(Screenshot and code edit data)
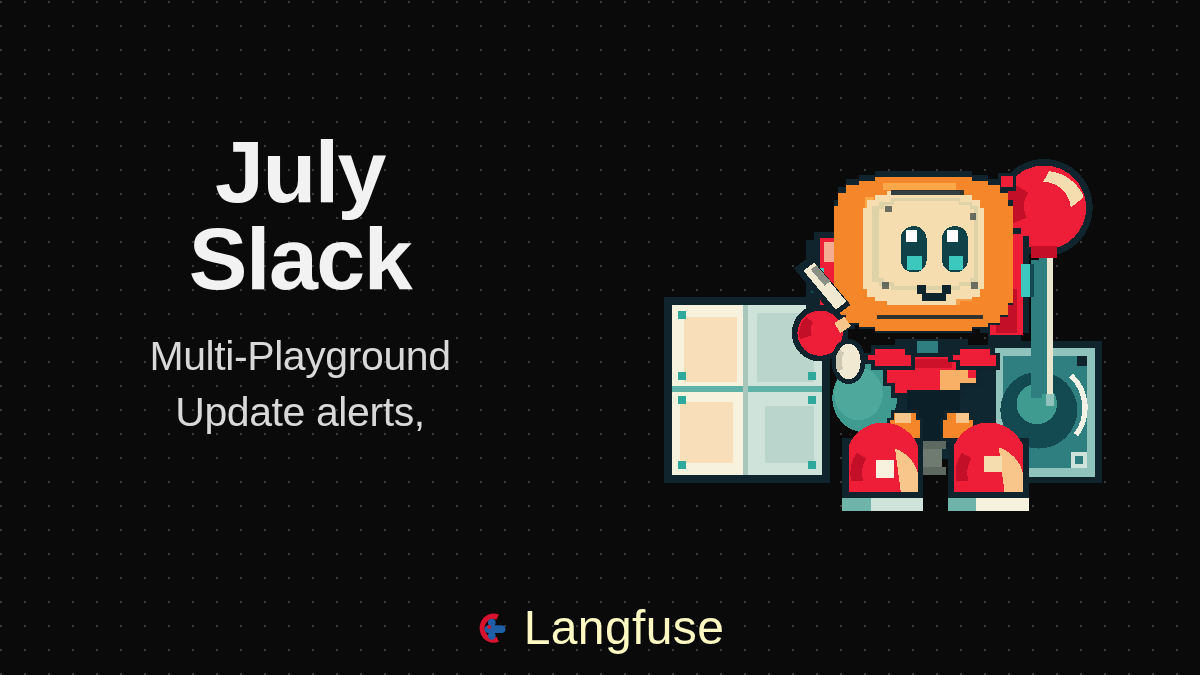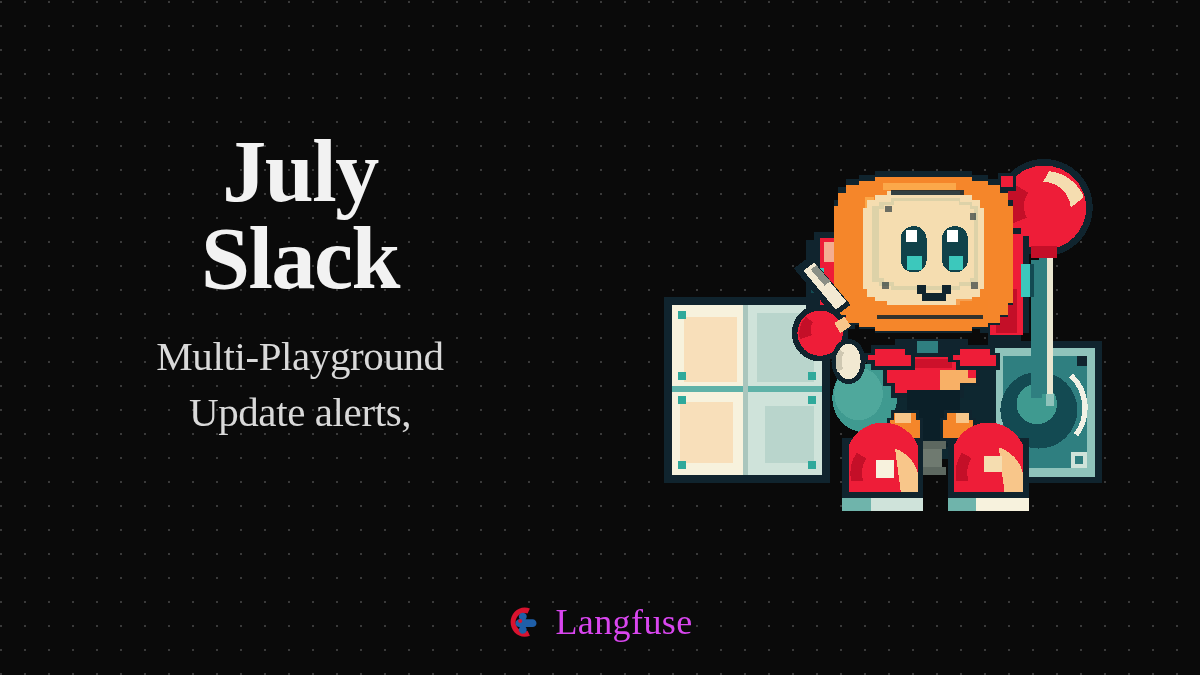--- a/index.html
+++ b/index.html
@@ -16,7 +16,7 @@
     height: 675px;
     overflow: hidden;
     background-color: #0a0a0a;
-    font-family: Liberation Serif, serif;
+    font-family: Liberation Sans, sans-serif;
   }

_PROBLEM DETAILS_
Look for the line that contains "overflow: hidden;" in the entries above. Set it down, along with all later lines, exactly as written.

_TASK RESULT_
     overflow: hidden;
     background-color: #0a0a0a;
-    font-family: Liberation Serif, serif;
+    font-family: Liberation Sans, sans-serif;
   }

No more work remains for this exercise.